“The PAP is obviously drunk with power,” you would have heard them say. “We’ll show them when we vote them out the next election!”
It’s an awfully simplistic attitude, perhaps bred out from how democracies work. If I’m not happy with the state of affairs, I’ll express my discontent by casting my vote another way. It’s akin to the threats given by a child, even: “If you don’t buy me that new iPhone, I’ll, I’ll, I’ll show you by running away!” To what, my dear child? Social services which proceed to cast you into a house with a gambling father, drunk mother? Or you might be lucky and end up with just the perfect parents, you never know. Another way of thinking about it is believing in love at first sight, or love after a blind date– nobody dismisses the possibility of that, but I’d think your lifetime of happiness has too much at stake to marry a person after a couple of dates, just as the fate of a country has too much at stake to rely on luck to bring you the perfect combination of traits in a party that you’ve only just known through campaigning.
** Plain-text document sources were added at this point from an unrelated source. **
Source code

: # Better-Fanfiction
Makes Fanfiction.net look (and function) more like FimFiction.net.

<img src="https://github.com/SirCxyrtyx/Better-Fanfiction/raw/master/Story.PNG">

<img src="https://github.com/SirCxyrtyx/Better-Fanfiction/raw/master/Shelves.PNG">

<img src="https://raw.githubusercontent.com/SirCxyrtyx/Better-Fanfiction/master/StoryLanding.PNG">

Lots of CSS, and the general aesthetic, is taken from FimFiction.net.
I’m not saying that we stick to status quo, just as a battered husband/wife should not stay in the marriage just because that’s the only person they’ve known deeply. Perhaps democracy got something right– some people are too firmly stuck in their characters to change for the better, so we should change the people instead. I’m proposing, however, for the people who are willing to learn, to change for their loved ones because they are hurting them with their actions, that we help these people to do so by engaging with them, by guiding them, so that with time, they grow into parties we can be proud of. And we will grow through this process as well.
Unfortunately, unlike love, this country can’t be single if it doesn’t find a suitable person who’s willing to change. Anarchy hasn’t been known to work.